| What needs to be done |
Each line that includes the word "لزيادة" should be copied from the records.

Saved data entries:

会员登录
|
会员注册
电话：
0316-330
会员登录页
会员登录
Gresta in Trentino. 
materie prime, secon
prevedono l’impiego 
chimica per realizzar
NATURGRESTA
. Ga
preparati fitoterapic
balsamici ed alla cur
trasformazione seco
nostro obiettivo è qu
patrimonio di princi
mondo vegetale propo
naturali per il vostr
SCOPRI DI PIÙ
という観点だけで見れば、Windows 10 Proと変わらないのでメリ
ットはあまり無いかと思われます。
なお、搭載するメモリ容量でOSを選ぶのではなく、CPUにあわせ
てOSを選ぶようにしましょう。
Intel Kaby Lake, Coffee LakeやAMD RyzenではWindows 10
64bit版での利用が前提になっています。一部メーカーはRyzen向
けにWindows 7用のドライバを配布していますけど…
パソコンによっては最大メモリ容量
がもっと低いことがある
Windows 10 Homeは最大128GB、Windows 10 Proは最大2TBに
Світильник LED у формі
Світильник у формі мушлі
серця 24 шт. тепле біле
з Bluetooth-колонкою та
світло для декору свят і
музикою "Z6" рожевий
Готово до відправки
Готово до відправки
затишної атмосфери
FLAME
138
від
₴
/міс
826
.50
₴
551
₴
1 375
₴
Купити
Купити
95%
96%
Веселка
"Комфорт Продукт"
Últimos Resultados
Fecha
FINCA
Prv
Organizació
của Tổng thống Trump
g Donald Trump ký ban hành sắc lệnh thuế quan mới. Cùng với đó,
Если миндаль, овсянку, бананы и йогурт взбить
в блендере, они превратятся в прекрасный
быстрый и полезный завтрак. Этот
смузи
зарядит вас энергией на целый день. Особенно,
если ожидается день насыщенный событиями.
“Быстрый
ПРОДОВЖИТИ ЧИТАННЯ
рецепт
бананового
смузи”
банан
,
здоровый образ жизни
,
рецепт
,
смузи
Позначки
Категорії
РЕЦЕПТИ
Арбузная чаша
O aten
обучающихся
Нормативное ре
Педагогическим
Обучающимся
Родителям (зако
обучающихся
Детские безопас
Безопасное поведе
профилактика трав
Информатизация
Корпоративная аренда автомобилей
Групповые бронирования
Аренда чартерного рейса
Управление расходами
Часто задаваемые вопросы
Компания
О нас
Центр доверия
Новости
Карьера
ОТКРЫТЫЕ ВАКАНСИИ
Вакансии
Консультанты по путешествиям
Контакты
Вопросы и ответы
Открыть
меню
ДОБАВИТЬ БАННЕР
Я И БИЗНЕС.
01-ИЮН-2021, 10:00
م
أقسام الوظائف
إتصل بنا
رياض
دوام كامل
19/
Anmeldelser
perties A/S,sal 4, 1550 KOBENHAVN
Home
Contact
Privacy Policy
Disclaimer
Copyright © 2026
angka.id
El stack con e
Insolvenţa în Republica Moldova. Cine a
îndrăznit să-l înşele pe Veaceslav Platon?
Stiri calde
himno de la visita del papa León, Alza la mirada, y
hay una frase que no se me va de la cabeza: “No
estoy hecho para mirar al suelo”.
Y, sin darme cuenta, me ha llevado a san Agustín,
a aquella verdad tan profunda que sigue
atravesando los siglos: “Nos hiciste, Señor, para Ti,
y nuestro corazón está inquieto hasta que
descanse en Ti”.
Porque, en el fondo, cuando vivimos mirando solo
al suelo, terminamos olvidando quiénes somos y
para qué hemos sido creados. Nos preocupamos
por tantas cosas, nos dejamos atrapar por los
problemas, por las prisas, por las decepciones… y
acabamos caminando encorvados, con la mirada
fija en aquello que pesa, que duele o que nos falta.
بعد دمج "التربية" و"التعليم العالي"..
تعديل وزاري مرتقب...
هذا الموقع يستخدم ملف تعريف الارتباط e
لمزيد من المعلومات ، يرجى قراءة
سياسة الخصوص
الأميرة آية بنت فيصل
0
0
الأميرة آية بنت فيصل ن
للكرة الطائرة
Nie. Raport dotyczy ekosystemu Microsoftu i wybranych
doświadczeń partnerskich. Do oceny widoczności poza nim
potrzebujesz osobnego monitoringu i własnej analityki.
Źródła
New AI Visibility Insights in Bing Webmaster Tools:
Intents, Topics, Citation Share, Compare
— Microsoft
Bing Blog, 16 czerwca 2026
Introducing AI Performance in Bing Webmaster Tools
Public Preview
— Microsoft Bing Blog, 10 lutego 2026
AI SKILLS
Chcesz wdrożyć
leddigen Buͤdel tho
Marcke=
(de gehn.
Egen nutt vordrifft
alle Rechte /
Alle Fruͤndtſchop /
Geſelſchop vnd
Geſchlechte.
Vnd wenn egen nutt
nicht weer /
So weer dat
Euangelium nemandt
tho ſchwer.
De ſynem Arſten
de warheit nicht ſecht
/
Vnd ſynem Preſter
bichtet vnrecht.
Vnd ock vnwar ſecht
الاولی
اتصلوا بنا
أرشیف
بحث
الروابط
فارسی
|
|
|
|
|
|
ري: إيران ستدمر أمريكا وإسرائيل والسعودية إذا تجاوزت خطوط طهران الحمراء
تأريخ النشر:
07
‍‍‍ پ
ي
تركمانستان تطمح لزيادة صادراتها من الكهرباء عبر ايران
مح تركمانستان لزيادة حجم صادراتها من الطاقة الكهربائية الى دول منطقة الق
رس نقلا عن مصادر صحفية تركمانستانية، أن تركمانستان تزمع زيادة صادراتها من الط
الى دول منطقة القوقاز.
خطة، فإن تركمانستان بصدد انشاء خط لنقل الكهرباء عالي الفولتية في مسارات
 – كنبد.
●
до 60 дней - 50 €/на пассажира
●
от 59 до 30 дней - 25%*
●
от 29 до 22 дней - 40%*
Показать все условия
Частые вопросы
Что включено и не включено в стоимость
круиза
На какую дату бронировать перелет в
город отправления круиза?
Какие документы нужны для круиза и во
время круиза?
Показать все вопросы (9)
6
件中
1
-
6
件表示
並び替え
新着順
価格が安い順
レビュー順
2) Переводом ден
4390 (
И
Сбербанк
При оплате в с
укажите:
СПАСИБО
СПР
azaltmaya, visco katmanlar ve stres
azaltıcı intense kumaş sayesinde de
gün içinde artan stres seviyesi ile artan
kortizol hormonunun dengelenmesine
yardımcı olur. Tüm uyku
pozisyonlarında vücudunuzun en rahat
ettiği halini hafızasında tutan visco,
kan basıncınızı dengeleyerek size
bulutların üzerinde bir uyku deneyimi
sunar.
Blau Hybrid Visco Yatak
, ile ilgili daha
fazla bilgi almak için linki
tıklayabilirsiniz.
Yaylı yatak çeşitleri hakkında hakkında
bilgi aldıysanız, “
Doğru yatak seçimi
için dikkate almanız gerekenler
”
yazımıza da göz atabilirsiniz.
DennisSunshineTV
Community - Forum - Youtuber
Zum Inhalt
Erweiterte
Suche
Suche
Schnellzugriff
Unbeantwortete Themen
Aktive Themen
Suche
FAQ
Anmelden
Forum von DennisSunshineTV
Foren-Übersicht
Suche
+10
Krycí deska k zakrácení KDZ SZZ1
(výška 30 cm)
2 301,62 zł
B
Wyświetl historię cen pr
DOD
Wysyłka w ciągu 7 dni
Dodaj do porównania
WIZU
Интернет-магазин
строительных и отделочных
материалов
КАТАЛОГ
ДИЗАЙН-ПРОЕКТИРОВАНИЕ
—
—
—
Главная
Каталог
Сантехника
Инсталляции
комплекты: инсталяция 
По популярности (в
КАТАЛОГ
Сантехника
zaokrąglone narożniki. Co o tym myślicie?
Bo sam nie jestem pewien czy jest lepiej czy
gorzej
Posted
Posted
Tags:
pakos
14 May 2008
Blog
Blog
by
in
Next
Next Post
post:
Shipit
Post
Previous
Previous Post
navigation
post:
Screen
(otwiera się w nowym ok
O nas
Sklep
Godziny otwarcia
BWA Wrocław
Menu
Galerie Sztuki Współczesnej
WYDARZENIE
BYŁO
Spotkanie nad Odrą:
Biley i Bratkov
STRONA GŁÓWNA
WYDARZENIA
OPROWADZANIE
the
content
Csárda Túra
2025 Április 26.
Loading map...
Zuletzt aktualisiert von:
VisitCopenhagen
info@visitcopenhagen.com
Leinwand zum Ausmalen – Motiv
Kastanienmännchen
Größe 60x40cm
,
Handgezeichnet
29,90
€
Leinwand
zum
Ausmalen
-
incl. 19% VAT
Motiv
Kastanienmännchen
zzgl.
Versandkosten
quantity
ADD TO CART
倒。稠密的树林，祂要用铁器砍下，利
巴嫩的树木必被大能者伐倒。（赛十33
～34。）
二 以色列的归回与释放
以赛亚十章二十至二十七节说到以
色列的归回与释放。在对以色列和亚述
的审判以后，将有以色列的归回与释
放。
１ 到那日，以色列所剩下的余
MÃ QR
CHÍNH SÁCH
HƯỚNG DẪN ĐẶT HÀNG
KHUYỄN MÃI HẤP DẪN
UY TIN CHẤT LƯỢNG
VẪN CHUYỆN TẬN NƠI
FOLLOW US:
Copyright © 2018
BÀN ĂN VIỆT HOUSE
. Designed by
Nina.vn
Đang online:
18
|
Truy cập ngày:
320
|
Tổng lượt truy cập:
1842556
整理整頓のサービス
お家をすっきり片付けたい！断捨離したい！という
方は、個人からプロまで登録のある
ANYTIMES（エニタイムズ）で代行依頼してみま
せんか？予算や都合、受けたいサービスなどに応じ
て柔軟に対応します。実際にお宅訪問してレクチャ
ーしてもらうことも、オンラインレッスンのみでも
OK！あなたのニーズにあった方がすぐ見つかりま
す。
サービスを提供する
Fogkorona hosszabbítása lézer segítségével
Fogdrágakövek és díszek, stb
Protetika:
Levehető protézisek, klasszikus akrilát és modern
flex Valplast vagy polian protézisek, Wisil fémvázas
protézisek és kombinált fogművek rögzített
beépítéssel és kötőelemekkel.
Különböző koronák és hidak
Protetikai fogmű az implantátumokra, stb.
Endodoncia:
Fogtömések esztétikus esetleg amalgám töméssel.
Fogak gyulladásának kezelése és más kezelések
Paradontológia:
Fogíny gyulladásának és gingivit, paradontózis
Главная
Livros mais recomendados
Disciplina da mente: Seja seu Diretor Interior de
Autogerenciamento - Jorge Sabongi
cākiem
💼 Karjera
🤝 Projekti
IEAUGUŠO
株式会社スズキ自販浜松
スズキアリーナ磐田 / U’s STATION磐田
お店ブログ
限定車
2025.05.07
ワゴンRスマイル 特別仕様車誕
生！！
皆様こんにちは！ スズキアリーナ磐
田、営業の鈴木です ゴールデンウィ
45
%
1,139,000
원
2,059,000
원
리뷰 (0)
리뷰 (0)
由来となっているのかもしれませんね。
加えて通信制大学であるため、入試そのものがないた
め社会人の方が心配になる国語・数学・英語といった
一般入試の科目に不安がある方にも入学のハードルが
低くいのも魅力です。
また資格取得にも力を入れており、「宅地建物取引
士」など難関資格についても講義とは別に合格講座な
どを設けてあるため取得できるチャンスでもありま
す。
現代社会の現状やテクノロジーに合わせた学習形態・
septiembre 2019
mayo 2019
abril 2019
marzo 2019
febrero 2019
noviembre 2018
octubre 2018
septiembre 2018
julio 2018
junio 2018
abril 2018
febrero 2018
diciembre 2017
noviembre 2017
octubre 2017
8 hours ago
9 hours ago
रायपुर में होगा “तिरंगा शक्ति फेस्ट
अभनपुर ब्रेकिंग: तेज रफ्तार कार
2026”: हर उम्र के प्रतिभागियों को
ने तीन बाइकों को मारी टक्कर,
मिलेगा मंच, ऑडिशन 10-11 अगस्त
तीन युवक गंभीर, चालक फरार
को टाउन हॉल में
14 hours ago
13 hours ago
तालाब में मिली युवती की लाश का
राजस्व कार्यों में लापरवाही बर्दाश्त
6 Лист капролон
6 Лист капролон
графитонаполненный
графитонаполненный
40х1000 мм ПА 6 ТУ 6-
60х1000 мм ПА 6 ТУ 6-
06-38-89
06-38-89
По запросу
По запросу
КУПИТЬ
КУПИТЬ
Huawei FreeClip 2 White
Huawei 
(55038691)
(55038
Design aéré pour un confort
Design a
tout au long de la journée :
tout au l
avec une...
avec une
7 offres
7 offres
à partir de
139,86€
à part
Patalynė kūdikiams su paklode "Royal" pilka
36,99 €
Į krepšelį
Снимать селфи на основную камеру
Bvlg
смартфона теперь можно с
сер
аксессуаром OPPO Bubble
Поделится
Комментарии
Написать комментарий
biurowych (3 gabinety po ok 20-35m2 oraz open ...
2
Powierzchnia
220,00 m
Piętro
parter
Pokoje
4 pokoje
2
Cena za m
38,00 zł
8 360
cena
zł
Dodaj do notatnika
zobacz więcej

| The completed task |
تركمانستان تطمح لزيادة صادراتها من الكهرباء عبر ايران
مح تركمانستان لزيادة حجم صادراتها من الطاقة الكهربائية الى دول منطقة الق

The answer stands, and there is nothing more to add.